Much has happened since that crossroads summer at the farm in Nebraska. She has made an impression on the cultural scene in Denver where she works as an up-and-coming costume designer. As far as she's concerned, her Mennonite past is history despite the longing in her parents' eyes and their thinly disguised pleas for her help with the farm.

Aglaia's friend Lou has her own agenda. Their paths get crazily entangled in this story that explores young love, faith, identity, and loyalty to family and friends.

The well-realized characters make The Third Grace a delight. Lou is a devious college prof who we don't trust from the minute we meet her — though Aglaia wants to and tries to, to our dismay. Eb, Aglaia's boss at the costume shop, is an eccentric, wise, father-figure and my personal favorite. His love for the Bible and the Christian classics creates a fine foil for Aglaia's fascination with Greek mythology. Francois, the charming, lascivious student from the past plays a large role through Aglaia's memories. Aglaia's Mennonite parents ring true, with their homespun sensibilities, their ethnic cuisine, and their Plautdietsch-inflected pronunciations: "trock" and "tanse" for "truck" and "tense," and Germanisms like "Na jo," En betje." Finally there's Aglaia herself — talented and ambitious, yet idealistic, wistful, and conflicted in the way she continues to carry the torch for her teenage sweetheart.

Elkink's writing is a tailored garment of sensuous description, trimmed with just the right words to signal deeper meanings. Note this bit from the opening scene where Aglaia is entertaining Lou in her apartment:

Aglaia angled her glass and looked into its blood-red interior. Wine was a symbol of communion, she thought, and she was using it with carnal deliberation to seal this relationship that had so much to offer her (p. 12).

Or this snippet describing Aglaia's relationship with her craft:

From the time she was a child...she'd hankered to sew. She learned the smell of the flax beneath the linen, savored the variance between silk and wool. She had a habit still of chewing a strand each time she laid out a length of yard goods ready for the shears. She made a sacrament of touching and sniffing and tasting — a sensual adulation (p. 42).

I wasn't surprised to learn that Eklink is herself a seamstress and has designed costumes.
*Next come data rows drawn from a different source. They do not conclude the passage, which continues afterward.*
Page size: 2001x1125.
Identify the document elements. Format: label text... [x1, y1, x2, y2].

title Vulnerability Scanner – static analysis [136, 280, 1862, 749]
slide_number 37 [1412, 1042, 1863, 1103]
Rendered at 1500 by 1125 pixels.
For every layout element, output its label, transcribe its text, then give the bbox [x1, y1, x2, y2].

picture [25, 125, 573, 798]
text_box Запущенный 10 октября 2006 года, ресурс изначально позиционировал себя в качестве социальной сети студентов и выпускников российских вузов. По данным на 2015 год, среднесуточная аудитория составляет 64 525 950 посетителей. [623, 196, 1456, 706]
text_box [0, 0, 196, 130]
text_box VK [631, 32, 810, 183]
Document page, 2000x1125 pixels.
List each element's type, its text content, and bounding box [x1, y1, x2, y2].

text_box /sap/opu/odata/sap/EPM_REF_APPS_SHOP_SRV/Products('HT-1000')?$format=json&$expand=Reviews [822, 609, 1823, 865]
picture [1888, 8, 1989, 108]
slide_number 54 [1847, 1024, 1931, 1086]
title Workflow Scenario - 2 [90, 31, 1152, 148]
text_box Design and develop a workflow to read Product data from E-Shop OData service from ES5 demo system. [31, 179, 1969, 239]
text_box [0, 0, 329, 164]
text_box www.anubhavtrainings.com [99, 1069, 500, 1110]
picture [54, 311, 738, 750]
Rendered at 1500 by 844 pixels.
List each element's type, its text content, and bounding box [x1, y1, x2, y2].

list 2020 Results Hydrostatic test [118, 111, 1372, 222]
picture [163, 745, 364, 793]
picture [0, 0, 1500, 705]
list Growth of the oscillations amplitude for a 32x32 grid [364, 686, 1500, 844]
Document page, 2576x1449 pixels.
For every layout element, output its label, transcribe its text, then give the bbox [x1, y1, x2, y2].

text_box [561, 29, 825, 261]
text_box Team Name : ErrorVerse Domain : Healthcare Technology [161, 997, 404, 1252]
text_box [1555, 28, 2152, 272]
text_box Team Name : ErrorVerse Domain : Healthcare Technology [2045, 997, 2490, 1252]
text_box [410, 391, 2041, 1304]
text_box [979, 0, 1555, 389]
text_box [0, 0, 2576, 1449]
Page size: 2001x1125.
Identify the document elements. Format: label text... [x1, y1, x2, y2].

I enjoyed this tale for its writing style and literary forays as much as its finely crafted characters. Elkink seems as comfortable recounting Aglaia's fall from faith and attraction to the occult world of Greek myth as she is describing a scene of teenage seduction, a Paris bistro, or a child-squirmy kitchen. Through Eb she shares wisdom from Christian luminaries like Saint Augustine, Dante, and the Bible.